E: You work in the creative industry, and you co-founded FlyArt, which has found incredible success. A lot of people find certain forms of exercise boring because they involve routines. As a “creative,” what keeps you going back to the routine?
T: It’s nice to be called a creative, but I guess that’s what I am these days. Besides my boyfriend’s (my co-worker, also a creative) constant encouragement, I keep going back to it because it’s become my new normal, and like most people I do like a sense of routine to define my days. It’s no longer “should I exercise today” but more of “what kind of workout should I do today.” All things considered that’s still pretty lazy behavior since people (like my boyfriend) have their workouts planned weeks in advance. But really, the routine has just become a part of my life, that not exercising is the more conscious decision.

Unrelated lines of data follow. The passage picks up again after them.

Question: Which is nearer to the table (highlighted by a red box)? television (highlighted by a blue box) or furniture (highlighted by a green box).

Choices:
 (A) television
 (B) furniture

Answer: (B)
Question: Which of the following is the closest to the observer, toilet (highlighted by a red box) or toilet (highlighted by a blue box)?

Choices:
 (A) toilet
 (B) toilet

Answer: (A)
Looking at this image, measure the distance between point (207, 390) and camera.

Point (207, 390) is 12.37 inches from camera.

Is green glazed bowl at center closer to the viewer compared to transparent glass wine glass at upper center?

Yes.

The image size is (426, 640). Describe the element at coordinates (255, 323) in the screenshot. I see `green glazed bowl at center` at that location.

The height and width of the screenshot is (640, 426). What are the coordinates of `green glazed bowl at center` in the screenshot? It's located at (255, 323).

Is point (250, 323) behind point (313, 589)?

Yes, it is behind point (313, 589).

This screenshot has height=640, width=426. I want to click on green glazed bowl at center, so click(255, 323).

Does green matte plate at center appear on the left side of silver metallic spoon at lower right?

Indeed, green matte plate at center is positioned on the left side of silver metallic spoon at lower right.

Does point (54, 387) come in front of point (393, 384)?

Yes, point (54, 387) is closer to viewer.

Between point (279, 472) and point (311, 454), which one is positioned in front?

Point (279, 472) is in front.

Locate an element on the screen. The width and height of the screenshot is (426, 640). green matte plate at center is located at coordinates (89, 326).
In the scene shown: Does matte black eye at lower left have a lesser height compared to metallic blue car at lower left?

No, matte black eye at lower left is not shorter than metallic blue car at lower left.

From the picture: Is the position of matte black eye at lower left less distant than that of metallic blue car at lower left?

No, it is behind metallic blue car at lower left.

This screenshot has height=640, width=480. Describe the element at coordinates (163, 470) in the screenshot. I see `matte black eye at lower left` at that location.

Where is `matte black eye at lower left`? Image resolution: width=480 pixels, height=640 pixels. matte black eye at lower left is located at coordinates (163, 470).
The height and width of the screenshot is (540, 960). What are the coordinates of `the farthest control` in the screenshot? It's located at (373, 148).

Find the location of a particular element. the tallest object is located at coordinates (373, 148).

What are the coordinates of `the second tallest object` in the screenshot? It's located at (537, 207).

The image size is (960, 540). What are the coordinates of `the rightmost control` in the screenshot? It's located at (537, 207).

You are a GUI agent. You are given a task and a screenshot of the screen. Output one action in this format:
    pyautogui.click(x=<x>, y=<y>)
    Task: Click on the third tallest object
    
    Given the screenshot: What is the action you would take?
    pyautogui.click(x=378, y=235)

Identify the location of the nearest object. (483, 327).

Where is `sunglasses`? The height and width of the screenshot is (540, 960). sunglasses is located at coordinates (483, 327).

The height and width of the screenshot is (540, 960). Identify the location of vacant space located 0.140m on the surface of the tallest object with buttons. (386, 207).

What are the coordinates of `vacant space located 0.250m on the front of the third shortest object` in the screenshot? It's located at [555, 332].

E: Do you think there’s any relationship between what you do creatively and what you do in the gym? Does one counterbalance the other? The routine vs. the creative? Or do they actually complement each other in ways unseen by most people?
T: In a way, I feel that powerlifting has helped me get to know myself better. Knowing one’s physical limits can actually more or less help you know your emotional and mental limits too. I mean with powerlifting, you’re always trying to find your “true max,” which means the heaviest weight you can carry with good form for one repetition. And while that sounds like gym jargon, it’s a great trip because you kind of open yourself up to failure quite often because—more often than not—you’re not strong enough.
I think it takes a lot of humility to pursue a sport that makes you fail again and again. And in creativity, it’s always been like shooting for the stars—you get it or you don’t. I wish that my bravery could transfer from my working out to my creativity, so I could get better at my creative pursuits instead of sitting around and crying over bad work. But there we go. I suppose that they do complement one another in that respect, because you’re forced to go deep into yourself and your limitations for both disciplines.
E: How has working out improved your life?
T: My pants are tighter in the right places (read: my butt), but I finally have a better understanding about how my body works, and about how crash diets are never really going to get me anywhere. The community is really great—everyone’s really nice and they share in your joys and grief. Well, that’s the nice thing about having a team (I’ve never had a team before). I’m also more open to trying activities that require some semblance of physical fitness, so I suppose that gets to open up my world more and more, which is a great thing.